For the past five years, we have been attempting to keep bees. Just when we feel like we have them figured out, we are reminded that we do not. Some summers the bees are content and build perfect frames of honey. Other summers, they swarm every few days and the whole farm crew is on their toes watching for the bees leaving to find a new home.
This past winter we lost all ten of our hives. We haven’t had 100% loss since our first year when we only had one hive on the farm. Not so many years ago winter survival of honeybee colonies was not a major problem in our area. Experts are reeling to determine exactly why so many colonies are dying even when they have stores of honey left to eat. Most scientific articles point to two things and assume they work with each other to create the problem. The first is pesticide chemicals on our landscape and the second is a tiny beetle, called the viroa mite that parasitizes the weakened bees.
We originally purchased the hives with the intent of achieving better pollination in our vegetable crops. This is an important and often overlooked step in the growing process. We figured that cucumbers, squash and other cucurbits would be the primary attractant for our bees. That first growing season, we planted cukes right next to the hives. Much to our surprise, we never really saw our honeybees in these plants. Only native bumblebees and other pollinating insects. The same went for most of our varieties that require insect pollination. Matter of fact, the bumblebees built the underground nests right in our high tunnel two seasons ago and caused quite a commotion every time we came close to stepping on them.

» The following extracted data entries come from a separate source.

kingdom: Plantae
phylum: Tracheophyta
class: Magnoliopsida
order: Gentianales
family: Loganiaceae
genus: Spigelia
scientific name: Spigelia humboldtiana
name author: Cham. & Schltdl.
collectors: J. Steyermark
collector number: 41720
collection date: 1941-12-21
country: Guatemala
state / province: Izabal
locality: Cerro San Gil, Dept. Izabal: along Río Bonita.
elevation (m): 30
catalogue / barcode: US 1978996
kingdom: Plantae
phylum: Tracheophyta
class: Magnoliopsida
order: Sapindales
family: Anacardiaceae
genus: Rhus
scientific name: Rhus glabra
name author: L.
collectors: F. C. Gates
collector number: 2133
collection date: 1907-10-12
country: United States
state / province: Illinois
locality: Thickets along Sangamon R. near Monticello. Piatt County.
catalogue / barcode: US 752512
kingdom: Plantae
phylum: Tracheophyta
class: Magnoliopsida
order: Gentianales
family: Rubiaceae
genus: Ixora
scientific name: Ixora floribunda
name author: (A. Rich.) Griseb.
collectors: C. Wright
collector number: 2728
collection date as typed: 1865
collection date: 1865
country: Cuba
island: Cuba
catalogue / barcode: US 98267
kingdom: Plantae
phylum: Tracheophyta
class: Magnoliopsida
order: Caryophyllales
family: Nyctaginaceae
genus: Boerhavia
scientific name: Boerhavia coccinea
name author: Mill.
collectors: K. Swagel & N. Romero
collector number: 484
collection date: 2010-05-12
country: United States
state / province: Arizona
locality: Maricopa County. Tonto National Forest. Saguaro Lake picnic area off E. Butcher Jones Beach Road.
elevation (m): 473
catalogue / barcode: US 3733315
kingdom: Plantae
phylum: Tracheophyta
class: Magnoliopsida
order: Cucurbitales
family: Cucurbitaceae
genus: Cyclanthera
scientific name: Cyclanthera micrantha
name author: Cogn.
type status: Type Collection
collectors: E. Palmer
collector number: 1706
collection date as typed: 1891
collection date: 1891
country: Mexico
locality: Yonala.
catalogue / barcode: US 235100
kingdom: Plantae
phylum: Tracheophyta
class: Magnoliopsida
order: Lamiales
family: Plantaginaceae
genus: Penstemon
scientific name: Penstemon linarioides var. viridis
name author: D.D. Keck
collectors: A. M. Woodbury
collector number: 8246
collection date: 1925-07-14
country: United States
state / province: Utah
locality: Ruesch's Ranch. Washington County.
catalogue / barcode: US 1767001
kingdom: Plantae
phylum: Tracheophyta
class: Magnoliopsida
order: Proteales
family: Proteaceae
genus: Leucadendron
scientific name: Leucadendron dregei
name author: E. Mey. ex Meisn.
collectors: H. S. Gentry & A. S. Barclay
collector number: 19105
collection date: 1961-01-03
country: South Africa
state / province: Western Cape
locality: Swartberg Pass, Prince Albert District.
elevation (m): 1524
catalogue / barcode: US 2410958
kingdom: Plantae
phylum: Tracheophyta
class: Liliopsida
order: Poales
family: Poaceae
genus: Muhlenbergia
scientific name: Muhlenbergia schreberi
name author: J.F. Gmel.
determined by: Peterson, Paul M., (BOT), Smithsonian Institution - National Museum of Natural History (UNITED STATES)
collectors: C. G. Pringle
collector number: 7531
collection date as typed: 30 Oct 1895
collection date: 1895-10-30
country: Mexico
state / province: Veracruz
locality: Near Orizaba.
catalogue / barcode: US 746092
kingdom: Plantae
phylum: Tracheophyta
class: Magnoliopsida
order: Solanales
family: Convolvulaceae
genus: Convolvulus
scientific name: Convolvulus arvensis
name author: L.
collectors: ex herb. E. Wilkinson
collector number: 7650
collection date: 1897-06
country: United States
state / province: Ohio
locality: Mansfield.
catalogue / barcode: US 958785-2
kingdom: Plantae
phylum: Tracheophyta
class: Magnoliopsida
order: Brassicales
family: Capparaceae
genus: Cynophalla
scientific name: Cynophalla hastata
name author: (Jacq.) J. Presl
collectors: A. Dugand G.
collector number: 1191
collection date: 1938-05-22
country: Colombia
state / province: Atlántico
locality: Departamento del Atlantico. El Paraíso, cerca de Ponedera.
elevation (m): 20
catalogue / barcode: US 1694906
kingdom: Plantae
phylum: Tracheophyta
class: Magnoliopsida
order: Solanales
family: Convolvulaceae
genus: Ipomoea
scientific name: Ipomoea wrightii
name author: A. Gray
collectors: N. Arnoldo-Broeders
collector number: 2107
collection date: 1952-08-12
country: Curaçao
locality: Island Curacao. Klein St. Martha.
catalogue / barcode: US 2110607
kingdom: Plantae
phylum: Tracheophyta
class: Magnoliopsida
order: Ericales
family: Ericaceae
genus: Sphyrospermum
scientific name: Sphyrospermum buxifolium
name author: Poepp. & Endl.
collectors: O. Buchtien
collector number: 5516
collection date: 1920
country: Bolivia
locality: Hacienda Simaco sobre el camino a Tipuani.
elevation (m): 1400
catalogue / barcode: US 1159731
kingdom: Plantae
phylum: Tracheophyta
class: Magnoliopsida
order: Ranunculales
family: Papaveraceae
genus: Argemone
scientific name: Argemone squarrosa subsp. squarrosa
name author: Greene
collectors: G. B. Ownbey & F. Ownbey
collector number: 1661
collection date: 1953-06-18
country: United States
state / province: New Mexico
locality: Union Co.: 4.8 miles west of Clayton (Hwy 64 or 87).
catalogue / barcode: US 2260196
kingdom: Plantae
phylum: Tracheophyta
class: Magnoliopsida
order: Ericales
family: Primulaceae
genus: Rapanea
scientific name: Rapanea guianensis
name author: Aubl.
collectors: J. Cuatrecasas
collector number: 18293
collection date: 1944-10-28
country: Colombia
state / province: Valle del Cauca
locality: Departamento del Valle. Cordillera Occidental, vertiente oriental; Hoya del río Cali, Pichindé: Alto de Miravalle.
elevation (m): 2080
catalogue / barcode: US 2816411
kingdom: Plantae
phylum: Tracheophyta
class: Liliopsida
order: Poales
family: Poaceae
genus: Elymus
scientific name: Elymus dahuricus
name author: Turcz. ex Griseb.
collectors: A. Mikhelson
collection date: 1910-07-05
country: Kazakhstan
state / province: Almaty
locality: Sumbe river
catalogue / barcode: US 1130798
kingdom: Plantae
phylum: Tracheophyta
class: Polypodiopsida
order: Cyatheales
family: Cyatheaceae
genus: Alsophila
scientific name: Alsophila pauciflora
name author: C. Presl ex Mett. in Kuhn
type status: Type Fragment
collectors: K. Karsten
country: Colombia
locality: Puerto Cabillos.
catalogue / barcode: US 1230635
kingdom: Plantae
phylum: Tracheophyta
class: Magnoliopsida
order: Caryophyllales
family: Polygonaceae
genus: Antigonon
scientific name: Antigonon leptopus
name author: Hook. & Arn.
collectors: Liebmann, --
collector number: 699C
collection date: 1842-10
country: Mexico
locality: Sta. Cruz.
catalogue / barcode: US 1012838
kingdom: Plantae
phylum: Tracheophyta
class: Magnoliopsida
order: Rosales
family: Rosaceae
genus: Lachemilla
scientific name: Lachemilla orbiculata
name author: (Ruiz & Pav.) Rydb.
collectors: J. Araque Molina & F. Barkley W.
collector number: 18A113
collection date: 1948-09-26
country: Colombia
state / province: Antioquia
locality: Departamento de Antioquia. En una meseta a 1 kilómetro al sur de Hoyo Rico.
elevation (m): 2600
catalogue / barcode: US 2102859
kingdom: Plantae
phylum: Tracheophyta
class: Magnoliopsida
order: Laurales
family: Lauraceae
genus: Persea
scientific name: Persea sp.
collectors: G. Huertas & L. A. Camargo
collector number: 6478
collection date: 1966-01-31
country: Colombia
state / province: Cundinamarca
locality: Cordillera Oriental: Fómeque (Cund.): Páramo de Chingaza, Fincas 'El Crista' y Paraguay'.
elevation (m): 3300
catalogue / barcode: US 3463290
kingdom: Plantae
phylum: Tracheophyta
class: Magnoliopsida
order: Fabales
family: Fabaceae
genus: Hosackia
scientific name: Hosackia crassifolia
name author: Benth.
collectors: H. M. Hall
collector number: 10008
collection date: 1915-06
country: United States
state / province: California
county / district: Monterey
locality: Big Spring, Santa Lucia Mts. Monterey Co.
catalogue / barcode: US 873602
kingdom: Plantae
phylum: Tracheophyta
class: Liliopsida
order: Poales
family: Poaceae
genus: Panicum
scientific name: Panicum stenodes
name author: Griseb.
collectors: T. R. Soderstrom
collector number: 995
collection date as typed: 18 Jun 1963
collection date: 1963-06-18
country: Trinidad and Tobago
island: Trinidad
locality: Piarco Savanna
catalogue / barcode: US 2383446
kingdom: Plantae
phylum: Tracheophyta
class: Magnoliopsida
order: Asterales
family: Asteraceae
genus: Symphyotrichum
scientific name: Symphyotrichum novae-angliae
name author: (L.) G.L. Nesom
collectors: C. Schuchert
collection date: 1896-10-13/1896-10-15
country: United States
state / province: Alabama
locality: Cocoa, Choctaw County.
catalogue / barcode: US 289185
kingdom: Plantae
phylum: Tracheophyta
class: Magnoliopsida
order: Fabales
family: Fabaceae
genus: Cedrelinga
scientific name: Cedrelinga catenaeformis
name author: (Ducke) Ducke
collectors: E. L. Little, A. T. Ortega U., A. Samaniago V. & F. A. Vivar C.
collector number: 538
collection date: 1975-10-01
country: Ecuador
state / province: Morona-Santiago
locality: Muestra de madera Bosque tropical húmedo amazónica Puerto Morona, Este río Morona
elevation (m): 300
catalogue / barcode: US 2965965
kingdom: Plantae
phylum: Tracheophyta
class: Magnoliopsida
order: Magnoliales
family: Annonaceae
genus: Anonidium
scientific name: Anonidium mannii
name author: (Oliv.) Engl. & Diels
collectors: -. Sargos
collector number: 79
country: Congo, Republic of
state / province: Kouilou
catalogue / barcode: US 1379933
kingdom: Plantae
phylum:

What we’ve come to learn is that our non-native honeybees are absolutely beneficial for fruit and nut trees, but not so much for a vegetable garden. What is important is maintaining a safe place for the native pollinators. Eliminating chemicals that cause weakened immune systems in insects and reducing the urge to mow every square inch of our property. Perhaps even go so far as to plant some wildflowers or shrubbery for pollinator habitat.